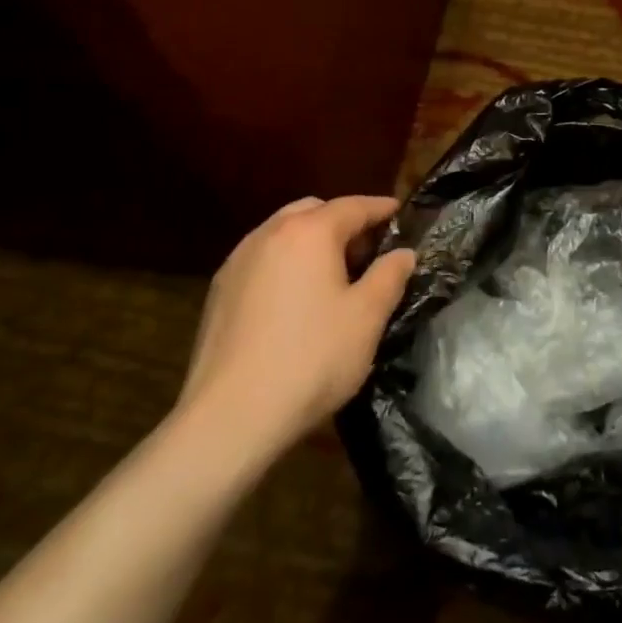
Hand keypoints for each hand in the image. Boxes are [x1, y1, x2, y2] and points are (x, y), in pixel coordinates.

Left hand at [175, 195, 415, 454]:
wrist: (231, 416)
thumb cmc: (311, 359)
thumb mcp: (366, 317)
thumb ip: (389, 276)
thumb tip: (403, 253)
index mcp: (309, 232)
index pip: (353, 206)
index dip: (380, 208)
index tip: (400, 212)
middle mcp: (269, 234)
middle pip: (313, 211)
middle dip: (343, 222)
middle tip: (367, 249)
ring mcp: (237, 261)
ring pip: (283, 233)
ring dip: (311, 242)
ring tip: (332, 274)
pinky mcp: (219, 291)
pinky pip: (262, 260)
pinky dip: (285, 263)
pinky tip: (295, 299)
---
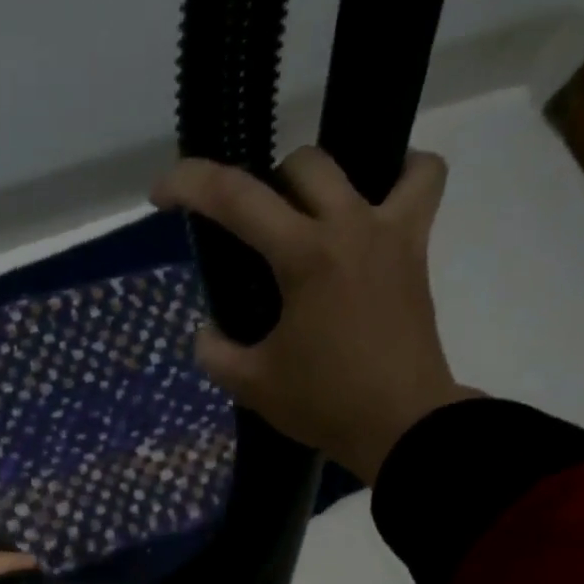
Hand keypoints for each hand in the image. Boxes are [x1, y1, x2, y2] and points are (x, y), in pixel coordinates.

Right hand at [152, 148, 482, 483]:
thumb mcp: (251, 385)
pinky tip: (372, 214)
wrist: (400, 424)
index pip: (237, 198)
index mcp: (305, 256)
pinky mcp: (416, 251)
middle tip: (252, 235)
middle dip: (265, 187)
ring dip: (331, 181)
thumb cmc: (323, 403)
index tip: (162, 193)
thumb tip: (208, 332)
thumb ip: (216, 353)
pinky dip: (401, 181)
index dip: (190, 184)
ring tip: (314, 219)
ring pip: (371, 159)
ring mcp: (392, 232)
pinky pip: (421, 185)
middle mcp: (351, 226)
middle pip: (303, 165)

> [Task details]: Could you reproduce, exactly, every line above from the line with "wrist: (400, 424)" to the line with "thumb ip: (216, 353)", and no other line? Both ends count.

> [Worked solution]:
wrist: (400, 424)
index pip: (237, 198)
index mcp: (305, 256)
pinky mcp: (416, 251)
middle tip: (252, 235)
middle dip: (265, 187)
ring dip: (331, 181)
thumb cmc: (323, 403)
index tip: (162, 193)
thumb tip: (208, 332)
thumb ip: (216, 353)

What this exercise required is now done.